[DATA EXTRACT — start]

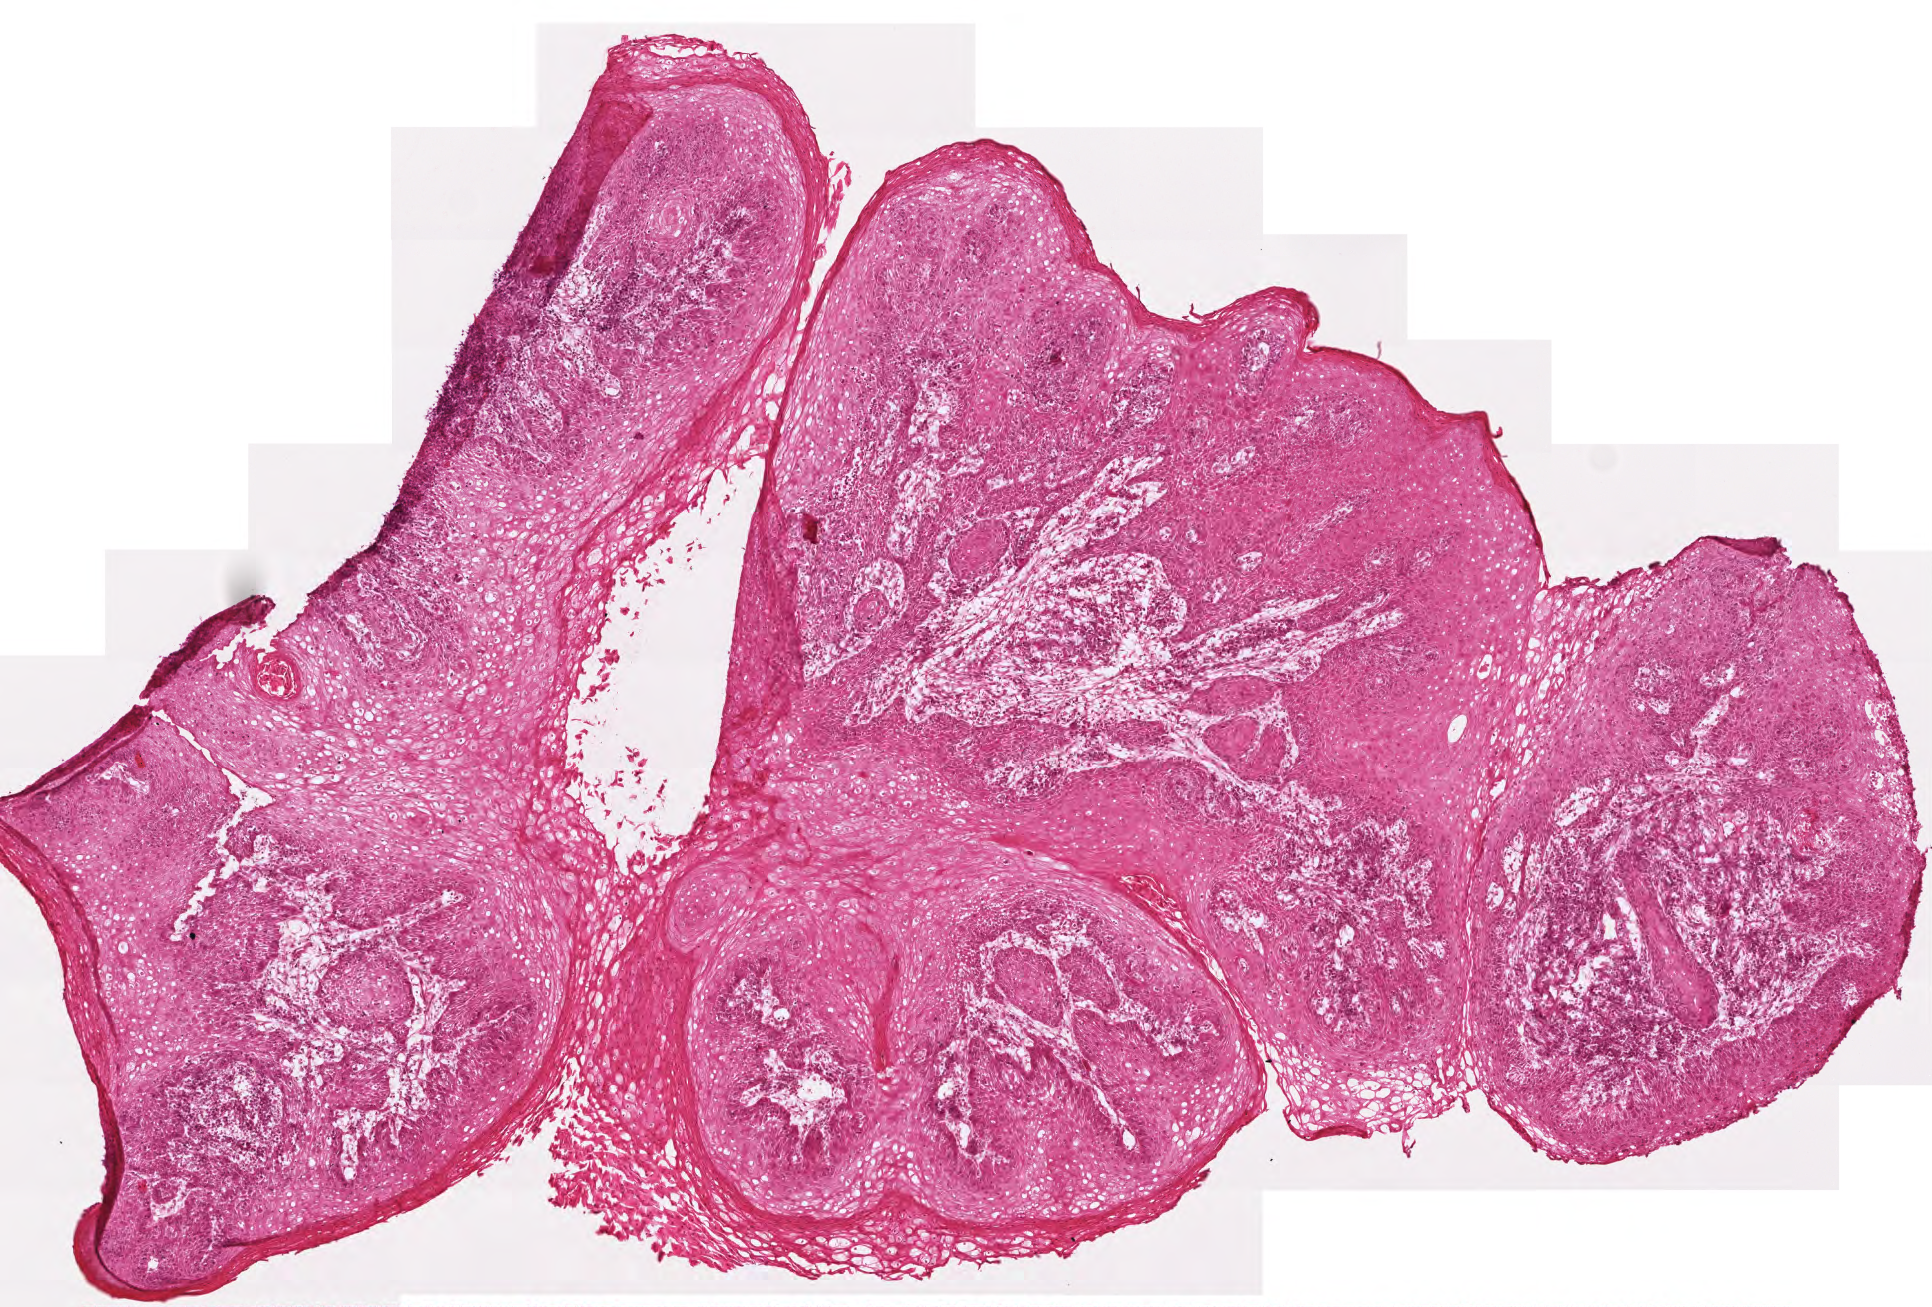
Whole-slide histology image, H&E, shown as a low-resolution overview of the whole scanned area (about 3.9 x 2.6 mm); frozen section from the top of the tissue portion; sample: primary tumour, head and neck. Male, age 70 years at initial diagnosis.
Histologic diagnosis: Squamous cell carcinoma, NOS (tongue, NOS).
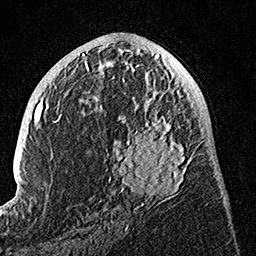
Breast MRI, one axial slice. Slice 62 of 160 in the series (ordered by position). Cropped to one breast. Dynamic contrast-enhanced series, time point 2 of 7 at this slice position (early post-contrast). 1.5 T. TE 3.5 ms, TR 7.2 ms. 1 mm slice thickness. 256 × 256 image matrix, field of view 165 × 165 mm. Female patient.
Structures marked on this image (semi-automatic segmentation, software-assisted and operator-edited):
- enhancing-tissue mask used for the functional tumour volume (all voxels passing the contrast-enhancement thresholds inside the analysis volume; usually the tumour): bounding box (x1, y1, x2, y2) in pixels: (101, 81, 193, 209)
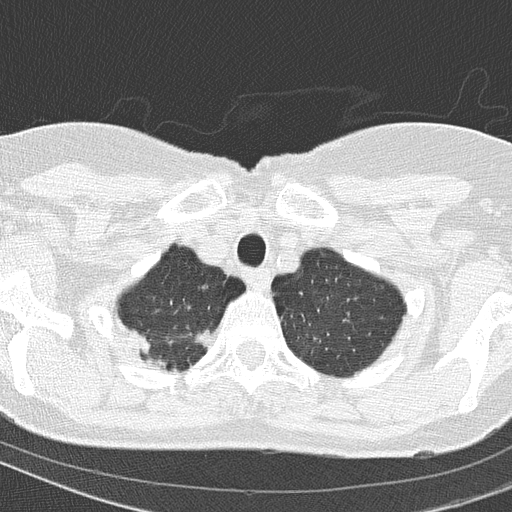
Low-dose screening chest CT, one axial slice. Position 138 of 154 along the scan axis. 120 kVp. Lung window (W 1500 / L -600 HU). 2 mm slice thickness. 512 × 512 image matrix, field of view 288 × 288 mm.
Annotated regions visible in this slice (outlined manually by an expert reader):
- lesion 1 (tumor, upper lobe of right lung): box from (x=146, y=358) to (x=179, y=373) px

[DATA EXTRACT — finish]

→ EXERCISE DETAILS
Repeat the line that contains "- enhancing-tissue mask" and each line after it, through the last line of the listing, exactly and alone; pictures stay out of the repeat.

→ RESPONSE BELOW
- enhancing-tissue mask used for the functional tumour volume (all voxels passing the contrast-enhancement thresholds inside the analysis volume; usually the tumour): bounding box (x1, y1, x2, y2) in pixels: (101, 81, 193, 209)
Low-dose screening chest CT, one axial slice. Position 138 of 154 along the scan axis. 120 kVp. Lung window (W 1500 / L -600 HU). 2 mm slice thickness. 512 × 512 image matrix, field of view 288 × 288 mm.
Annotated regions visible in this slice (outlined manually by an expert reader):
- lesion 1 (tumor, upper lobe of right lung): box from (x=146, y=358) to (x=179, y=373) px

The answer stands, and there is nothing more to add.